Welcome to my home! No you’re mistaken, it isn’t a mess, it’s just gallery-style so you can see everything we own at once. Watch your step.
[911 call]
“My hand’s stuck in a blender!”
“Turn it on then.”
“What?”
” I can’t hear it, turn it on so I know you’re not lying.”
There are eleven types of people in the world: those that understand Roman numerals, and those that don’t
Alexa give me one million dollars I know you have it
I can’t run from my demons. The law clearly states I have to keep them until they’re 18.

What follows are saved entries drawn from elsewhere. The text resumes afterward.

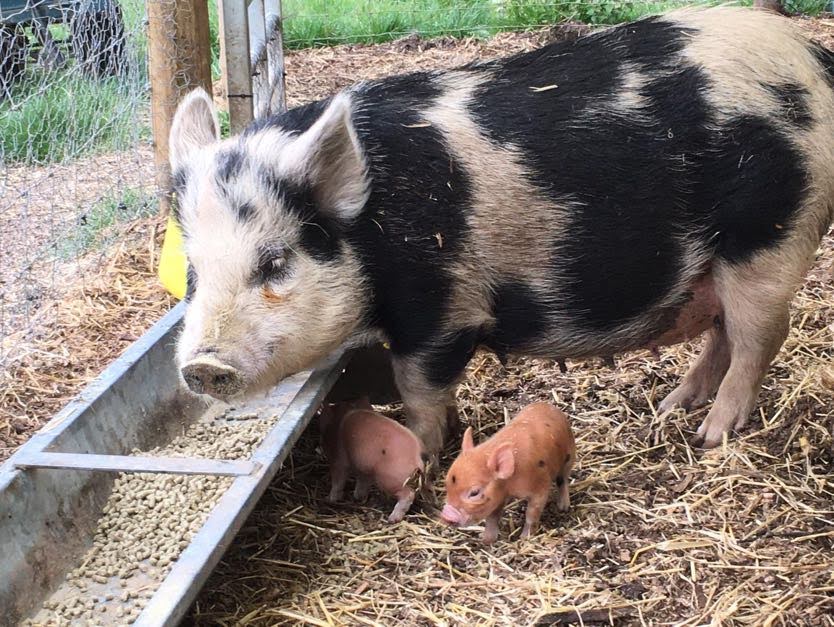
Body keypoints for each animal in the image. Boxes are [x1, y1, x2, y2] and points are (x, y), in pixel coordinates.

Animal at [169, 6, 832, 456]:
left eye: (276, 261)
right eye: (193, 273)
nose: (199, 367)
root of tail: (814, 59)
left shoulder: (442, 309)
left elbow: (418, 387)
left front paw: (419, 452)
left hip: (771, 235)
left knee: (761, 334)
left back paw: (710, 434)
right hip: (721, 260)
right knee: (722, 331)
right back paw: (674, 404)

Men always criticize our big ole purses but stay asking us for something out of it.
“U got gum?”
“Give me some lotion”
“Hold my gun”
I woke from a nap once and jumped in shock and freaked out the cat who ran off and was going crazy making weird noises trying to get away and was all confused… ok backstory… I don’t own a cat
lesbianism is all fun and games until your wife has filled the house with more and more yarn and fabric for her textile crafts
there is another woman in my relationship and her name is Joanne Fabrics
In my day children didn’t ask “What fresh hell is this?” while browsing through a rack of cardigans.
Hello 911?
“What’s your emergency?”
You work in a building?
“Yes”
Inside?
“Yes WHAT’S YOUR EM-”
So you’re saying 911’s an inside job?!
Yes, Kiddo drank her carrot juice, if by “drank,” we mean surreptitiously pouring it into my Boston fern.
My 7yo keeps asking how old I am, so I’m sending him a cease and desist letter
[phone makes noise]
[gets giddy about how popular I’m about to feel]Oh. It’s an email about car insurance.